■ **Input records**
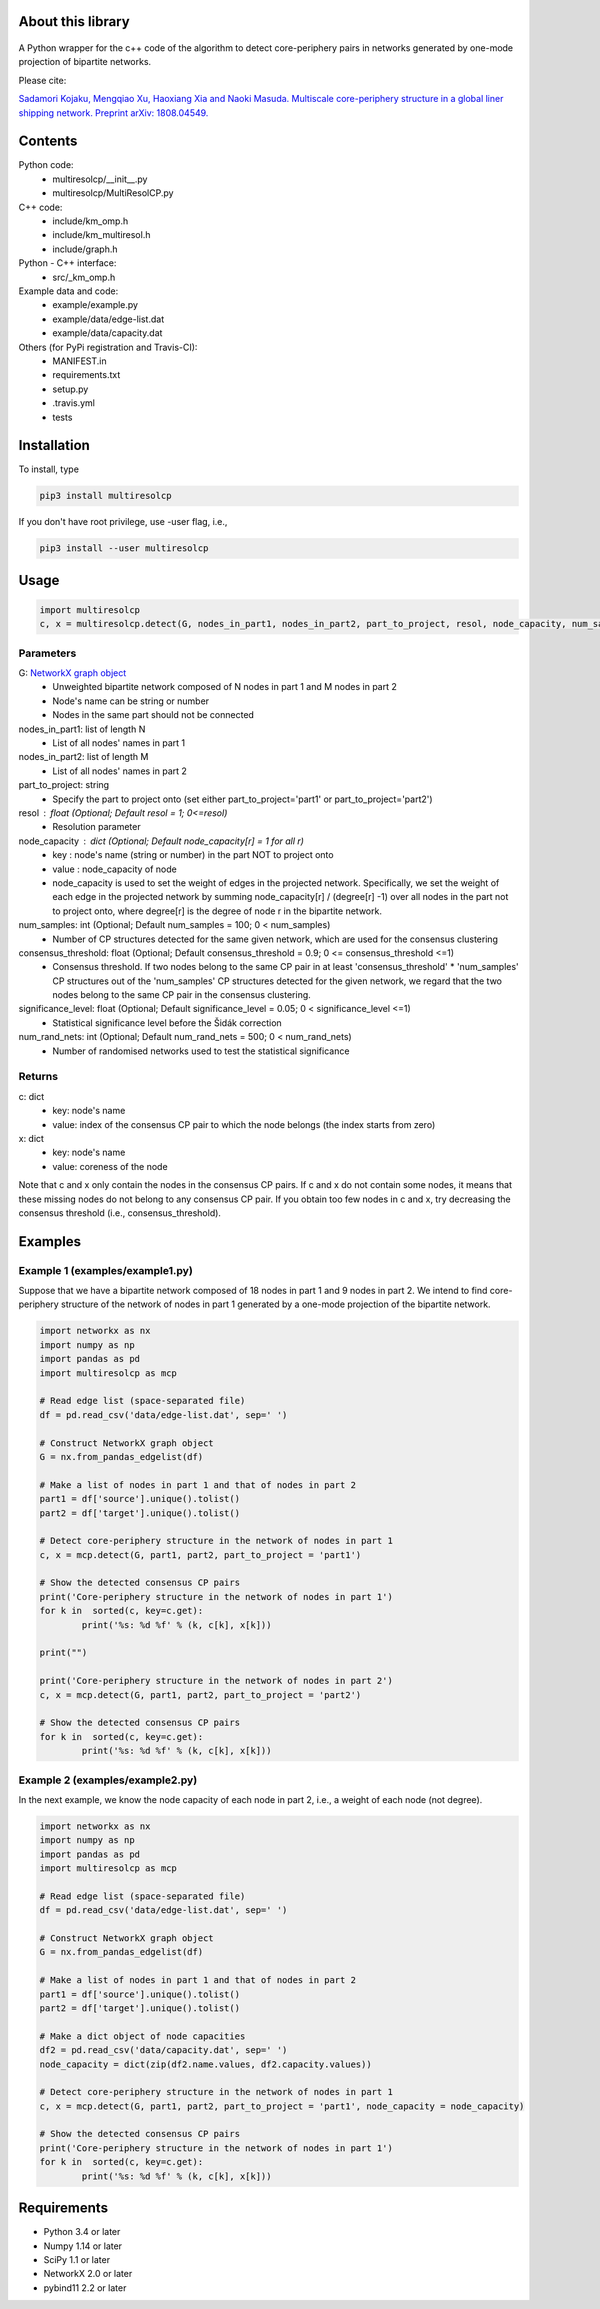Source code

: 
About this library
==================
.. figure:: https://travis-ci.org/skojaku/multiresolcp.svg?branch=master

A Python wrapper for the c++ code of the algorithm to detect core-periphery pairs in networks generated by one-mode projection of bipartite networks.

Please cite:

`Sadamori Kojaku, Mengqiao Xu, Haoxiang Xia and Naoki Masuda. Multiscale core-periphery structure in a global liner shipping network. Preprint arXiv: 1808.04549. <http://arxiv.org/abs/1808.04549>`_

Contents
========
Python code:
  - multiresolcp/__init__.py
  - multiresolcp/MultiResolCP.py

C++ code: 
  - include/km_omp.h
  - include/km_multiresol.h
  - include/graph.h

Python - C++ interface:
  - src/_km_omp.h

Example data and code:
  - example/example.py
  - example/data/edge-list.dat 
  - example/data/capacity.dat 

Others (for PyPi registration and Travis-CI):
  - MANIFEST.in
  - requirements.txt
  - setup.py
  - .travis.yml
  - tests

Installation
============

To install, type
      
.. code-block:: bash

  pip3 install multiresolcp 

If you don't have root privilege, use -user flag, i.e.,  
      
.. code-block:: bash

  pip3 install --user multiresolcp 


Usage
=====

.. code-block:: bash
  
  import multiresolcp
  c, x = multiresolcp.detect(G, nodes_in_part1, nodes_in_part2, part_to_project, resol, node_capacity, num_samples, consensus_threshold, significance_level, num_rand_nets)

Parameters
----------

G: `NetworkX graph object <https://networkx.github.io/documentation/stable/reference/introduction.html#graphs>`_
    - Unweighted  bipartite network composed of N nodes in part 1 and M nodes in part 2 
    - Node's name can be string or number
    - Nodes in the same part should not be connected

nodes_in_part1: list of length N 
    - List of all nodes' names in part 1

nodes_in_part2: list of length M 
    - List of all nodes' names in part 2

part_to_project: string 
    - Specify the part to project onto (set either part_to_project='part1' or part_to_project='part2')

resol : float (Optional; Default resol = 1; 0<=resol)
    - Resolution parameter 

node_capacity : dict (Optional; Default node_capacity[r] = 1 for all r)
    - key : node's name (string or number) in the part NOT to project onto 
    - value : node_capacity of node
    - node_capacity is used to set the weight of edges in the projected network. Specifically, we set the weight of each edge in the projected network by summing node_capacity[r] / (degree[r] -1) over all nodes in the part not to project onto, where degree[r] is the degree of node r in the bipartite network.

num_samples: int (Optional; Default num_samples = 100; 0 < num_samples)
    - Number of CP structures detected for the same given network, which are used for the consensus clustering

consensus_threshold: float (Optional; Default consensus_threshold = 0.9; 0 <= consensus_threshold <=1)
    - Consensus threshold. If two nodes belong to the same CP pair in at least 'consensus_threshold' * 'num_samples' CP structures out of the 'num_samples' CP structures detected for the given network, we regard that the two nodes belong to the same CP pair in the consensus clustering.

significance_level: float (Optional; Default significance_level = 0.05; 0 < significance_level <=1)
    - Statistical significance level before the Šidák correction

num_rand_nets: int (Optional; Default num_rand_nets = 500; 0 < num_rand_nets)
    - Number of randomised networks used to test the statistical significance

Returns
-------

c: dict
    - key: node's name
    - value: index of the consensus CP pair to which the node belongs (the index starts from zero)

x: dict
    - key: node's name
    - value: coreness of the node

Note that c and x only contain the nodes in the consensus CP pairs.
If c and x do not contain some nodes, it means that these missing nodes do not belong to any consensus CP pair. 
If you obtain too few nodes in c and x, try decreasing the consensus threshold (i.e., consensus_threshold).
    

Examples
========

Example 1 (examples/example1.py)
--------------------------------

Suppose that we have a bipartite network composed of 18 nodes in part 1 and 9 nodes in part 2.
We intend to find core-periphery structure of the network of nodes in part 1 generated by a one-mode projection of the bipartite network. 

.. code-block:: python

	import networkx as nx
	import numpy as np
	import pandas as pd
	import multiresolcp as mcp 
	
	# Read edge list (space-separated file)
	df = pd.read_csv('data/edge-list.dat', sep=' ')
	
	# Construct NetworkX graph object
	G = nx.from_pandas_edgelist(df)
	
	# Make a list of nodes in part 1 and that of nodes in part 2
	part1 = df['source'].unique().tolist()
	part2 = df['target'].unique().tolist()
	
	# Detect core-periphery structure in the network of nodes in part 1 
	c, x = mcp.detect(G, part1, part2, part_to_project = 'part1')
	
	# Show the detected consensus CP pairs 
	print('Core-periphery structure in the network of nodes in part 1')
	for k in  sorted(c, key=c.get):
		print('%s: %d %f' % (k, c[k], x[k]))
	
	print("") 
	
	print('Core-periphery structure in the network of nodes in part 2')
	c, x = mcp.detect(G, part1, part2, part_to_project = 'part2')
	
	# Show the detected consensus CP pairs 
	for k in  sorted(c, key=c.get):
		print('%s: %d %f' % (k, c[k], x[k]))

Example 2 (examples/example2.py)
--------------------------------

In the next example, we know the node capacity of each node in part 2, i.e., a weight of each node (not degree).

.. code-block:: python

	import networkx as nx
	import numpy as np
	import pandas as pd
	import multiresolcp as mcp 
	
	# Read edge list (space-separated file)
	df = pd.read_csv('data/edge-list.dat', sep=' ')
	
	# Construct NetworkX graph object
	G = nx.from_pandas_edgelist(df)
	
	# Make a list of nodes in part 1 and that of nodes in part 2
	part1 = df['source'].unique().tolist()
	part2 = df['target'].unique().tolist()
	
	# Make a dict object of node capacities 
	df2 = pd.read_csv('data/capacity.dat', sep=' ')
	node_capacity = dict(zip(df2.name.values, df2.capacity.values))
	
	# Detect core-periphery structure in the network of nodes in part 1 
	c, x = mcp.detect(G, part1, part2, part_to_project = 'part1', node_capacity = node_capacity)
	
	# Show the detected consensus CP pairs 
	print('Core-periphery structure in the network of nodes in part 1')
	for k in  sorted(c, key=c.get):
		print('%s: %d %f' % (k, c[k], x[k]))


Requirements
============
- Python 3.4 or later
- Numpy 1.14 or later
- SciPy 1.1 or later
- NetworkX 2.0 or later
- pybind11 2.2 or later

■ **Instructions to follow**
When the word "which" shows up in a line of the entries, pull that line out.

■ **Response for this exercise**
    - Number of CP structures detected for the same given network, which are used for the consensus clustering
    - value: index of the consensus CP pair to which the node belongs (the index starts from zero)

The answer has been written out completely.